» **Task description**
Please copy the text of the records below word for word, line by line, leaving out the pictures.

Start of Data for this exercise

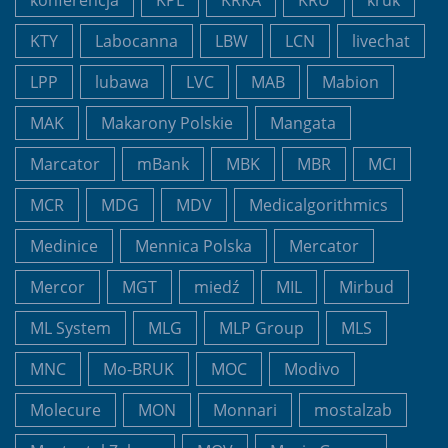
KTY
Labocanna
LBW
LCN
livechat
LPP
lubawa
LVC
MAB
Mabion
MAK
Makarony Polskie
Mangata
Marcator
mBank
MBK
MBR
MCI
MCR
MDG
MDV
Medicalgorithmics
Medinice
Mennica Polska
Mercator
Mercor
MGT
miedź
MIL
Mirbud
ML System
MLG
MLP Group
MLS
MNC
Mo-BRUK
MOC
Modivo
Molecure
MON
Monnari
mostalzab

End of Data for this exercise

» **Output of the exercise**
KTY
Labocanna
LBW
LCN
livechat
LPP
lubawa
LVC
MAB
Mabion
MAK
Makarony Polskie
Mangata
Marcator
mBank
MBK
MBR
MCI
MCR
MDG
MDV
Medicalgorithmics
Medinice
Mennica Polska
Mercator
Mercor
MGT
miedź
MIL
Mirbud
ML System
MLG
MLP Group
MLS
MNC
Mo-BRUK
MOC
Modivo
Molecure
MON
Monnari
mostalzab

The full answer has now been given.